-- Record excerpts follows --

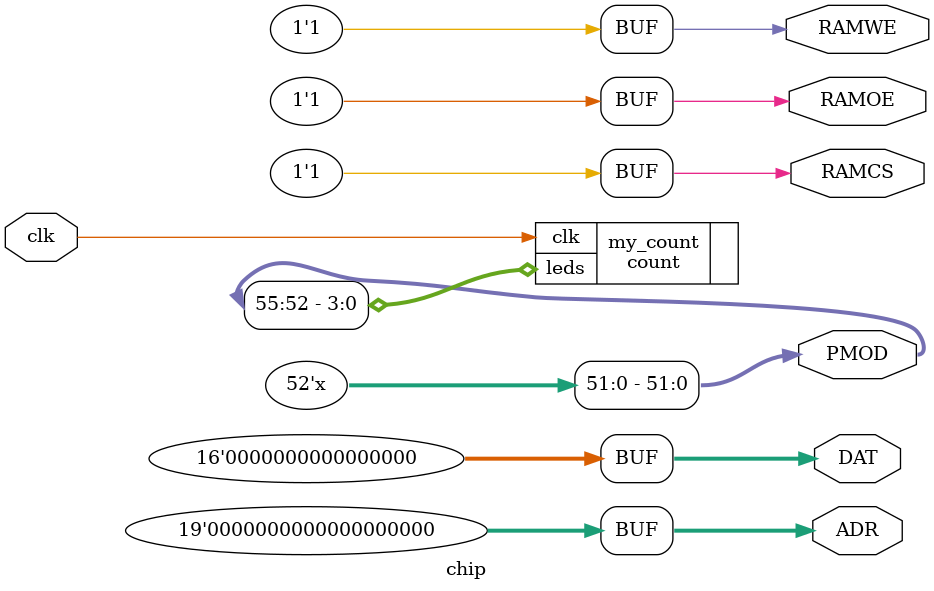
<source format=v>
/******************************************************************************
*                                                                             *
* Copyright 2016 myStorm Copyright and related                                *
* rights are licensed under the Solderpad Hardware License, Version 0.51      *
* (the “License”); you may not use this file except in compliance with        *
* the License. You may obtain a copy of the License at                        *
* http://solderpad.org/licenses/SHL-0.51. Unless required by applicable       *
* law or agreed to in writing, software, hardware and materials               *
* distributed under this License is distributed on an “AS IS” BASIS,          *
* WITHOUT WARRANTIES OR CONDITIONS OF ANY KIND, either express or             *
* implied. See the License for the specific language governing                *
* permissions and limitations under the License.                              *
*                                                                             *
******************************************************************************/

module chip (
    // 100MHz clock input
    input  clk,
    // SRAM Memory lines
    output [18:0] ADR,
    output [15:0] DAT,
    output RAMOE,
    output RAMWE,
    output RAMCS,
    // All PMOD outputs
    output [55:0] PMOD
  );

  // SRAM signals are not use in this design, lets set them to default values
  assign ADR[18:0] = {19{1'b0}};
  assign DAT[15:0] = {16{1'b0}};
  assign RAMOE = 1'b1;
  assign RAMWE = 1'b1;
  assign RAMCS = 1'b1;

  // Set unused pmod pins to default
  assign PMOD[51:0] = {52{1'bz}};

  count my_count (
    .clk   (clk),
    .leds (PMOD[55:52])
  );

endmodule

</source>
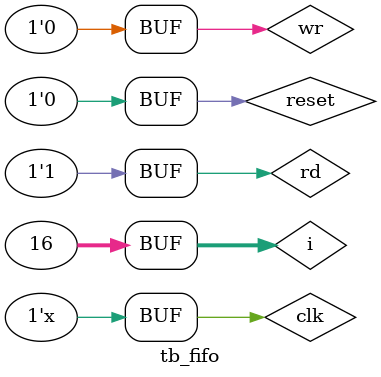
<source format=v>
`timescale 1ns / 1ps


module tb_fifo ();


    reg clk, reset, wr, rd;
    reg  [7:0] wdata;
    wire [7:0] rdata;
    wire empty, full;

    fifo tbfifo (
        .clk(clk),
        .reset(reset),
        // write
        .wdata(wdata),
        .wr(wr),
        // read
        .rd(rd),
        .rdata(rdata),
        .empty(empty),
        .full(full)

    );
    
    always #5 clk = ~clk;
    
    integer i;
    initial begin
        clk = 0;
        reset = 1;
        wdata = 0;
        wr = 0;
        rd = 0;
        #10;
        reset = 0;

        #10;
        wr = 1;
        for (i=0; i<16; i= i+1)
        begin
        wdata =$random %256;
        #10; 
        end
        wr = 0;
        rd = 1;
        #20;
    end
endmodule

</source>
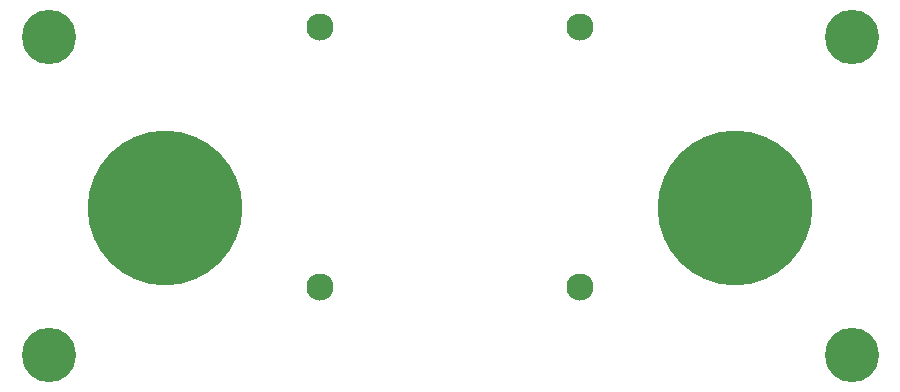
<source format=gts>
G04 DipTrace 4.3.0.4*
G04 GPSDO front v1.01.GTS*
%MOIN*%
G04 #@! TF.FileFunction,Soldermask,Top*
G04 #@! TF.Part,Single*
%ADD20C,0.090551*%
%ADD23C,0.515748*%
%ADD25C,0.181102*%
%FSLAX26Y26*%
G04*
G70*
G90*
G75*
G01*
G04 TopMask*
%LPD*%
D25*
X3228661Y1614488D3*
X551496D3*
Y551496D3*
X3228661D3*
D23*
X940079Y1043622D3*
X2840079D3*
D20*
X2323150Y1645984D3*
X1457008D3*
Y779843D3*
X2323150D3*
M02*

</source>
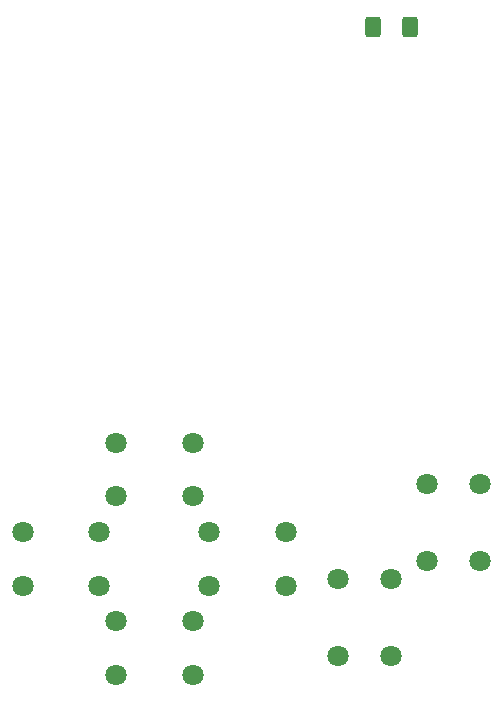
<source format=gbp>
G04 #@! TF.GenerationSoftware,KiCad,Pcbnew,9.0.6*
G04 #@! TF.CreationDate,2025-11-17T18:11:24+05:30*
G04 #@! TF.ProjectId,BloodHound_VENOM,426c6f6f-6448-46f7-956e-645f56454e4f,1*
G04 #@! TF.SameCoordinates,Original*
G04 #@! TF.FileFunction,Paste,Bot*
G04 #@! TF.FilePolarity,Positive*
%FSLAX46Y46*%
G04 Gerber Fmt 4.6, Leading zero omitted, Abs format (unit mm)*
G04 Created by KiCad (PCBNEW 9.0.6) date 2025-11-17 18:11:24*
%MOMM*%
%LPD*%
G01*
G04 APERTURE LIST*
G04 Aperture macros list*
%AMRoundRect*
0 Rectangle with rounded corners*
0 $1 Rounding radius*
0 $2 $3 $4 $5 $6 $7 $8 $9 X,Y pos of 4 corners*
0 Add a 4 corners polygon primitive as box body*
4,1,4,$2,$3,$4,$5,$6,$7,$8,$9,$2,$3,0*
0 Add four circle primitives for the rounded corners*
1,1,$1+$1,$2,$3*
1,1,$1+$1,$4,$5*
1,1,$1+$1,$6,$7*
1,1,$1+$1,$8,$9*
0 Add four rect primitives between the rounded corners*
20,1,$1+$1,$2,$3,$4,$5,0*
20,1,$1+$1,$4,$5,$6,$7,0*
20,1,$1+$1,$6,$7,$8,$9,0*
20,1,$1+$1,$8,$9,$2,$3,0*%
G04 Aperture macros list end*
%ADD10C,1.800000*%
%ADD11RoundRect,0.250000X0.400000X0.625000X-0.400000X0.625000X-0.400000X-0.625000X0.400000X-0.625000X0*%
G04 APERTURE END LIST*
D10*
X139240000Y-112010000D03*
X132740000Y-112010000D03*
X139240000Y-116510000D03*
X132740000Y-116510000D03*
X159450000Y-115950000D03*
X159450000Y-122450000D03*
X163950000Y-115950000D03*
X163950000Y-122450000D03*
X166950000Y-107950000D03*
X166950000Y-114450000D03*
X171450000Y-107950000D03*
X171450000Y-114450000D03*
X147150000Y-119550000D03*
X140650000Y-119550000D03*
X147150000Y-124050000D03*
X140650000Y-124050000D03*
X147150000Y-104450000D03*
X140650000Y-104450000D03*
X147150000Y-108950000D03*
X140650000Y-108950000D03*
X155040000Y-112010000D03*
X148540000Y-112010000D03*
X155040000Y-116510000D03*
X148540000Y-116510000D03*
D11*
X165500000Y-69200000D03*
X162400000Y-69200000D03*
M02*

</source>
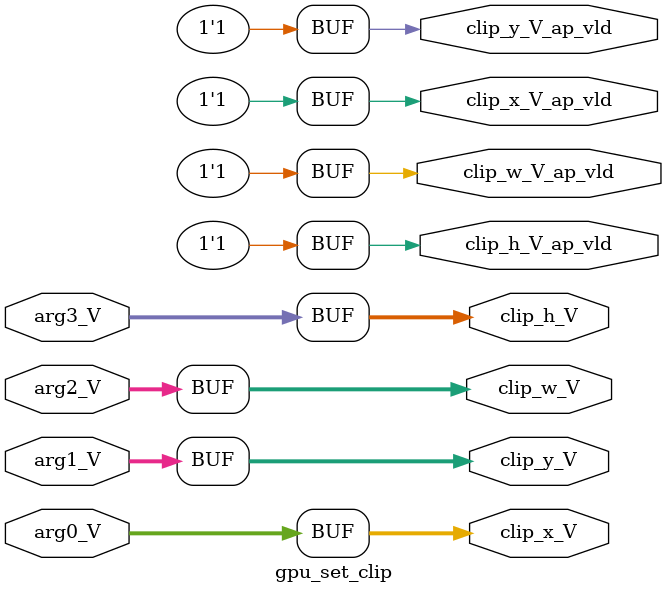
<source format=v>

`timescale 1 ns / 1 ps 

module gpu_set_clip (
        arg0_V,
        arg1_V,
        arg2_V,
        arg3_V,
        clip_x_V,
        clip_x_V_ap_vld,
        clip_y_V,
        clip_y_V_ap_vld,
        clip_w_V,
        clip_w_V_ap_vld,
        clip_h_V,
        clip_h_V_ap_vld
);


input  [15:0] arg0_V;
input  [15:0] arg1_V;
input  [15:0] arg2_V;
input  [15:0] arg3_V;
output  [15:0] clip_x_V;
output   clip_x_V_ap_vld;
output  [15:0] clip_y_V;
output   clip_y_V_ap_vld;
output  [15:0] clip_w_V;
output   clip_w_V_ap_vld;
output  [15:0] clip_h_V;
output   clip_h_V_ap_vld;

assign clip_h_V_ap_vld = 1'b1;

assign clip_w_V_ap_vld = 1'b1;

assign clip_x_V_ap_vld = 1'b1;

assign clip_y_V_ap_vld = 1'b1;

assign clip_h_V = arg3_V;

assign clip_w_V = arg2_V;

assign clip_x_V = arg0_V;

assign clip_y_V = arg1_V;

endmodule //gpu_set_clip

</source>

-- Record excerpts concluded --

## [Exercise details]
All lines that hold the word "macros" should be copied from the data.

## [Task answer]
G04 Aperture macros list*
G04 Aperture macros list end*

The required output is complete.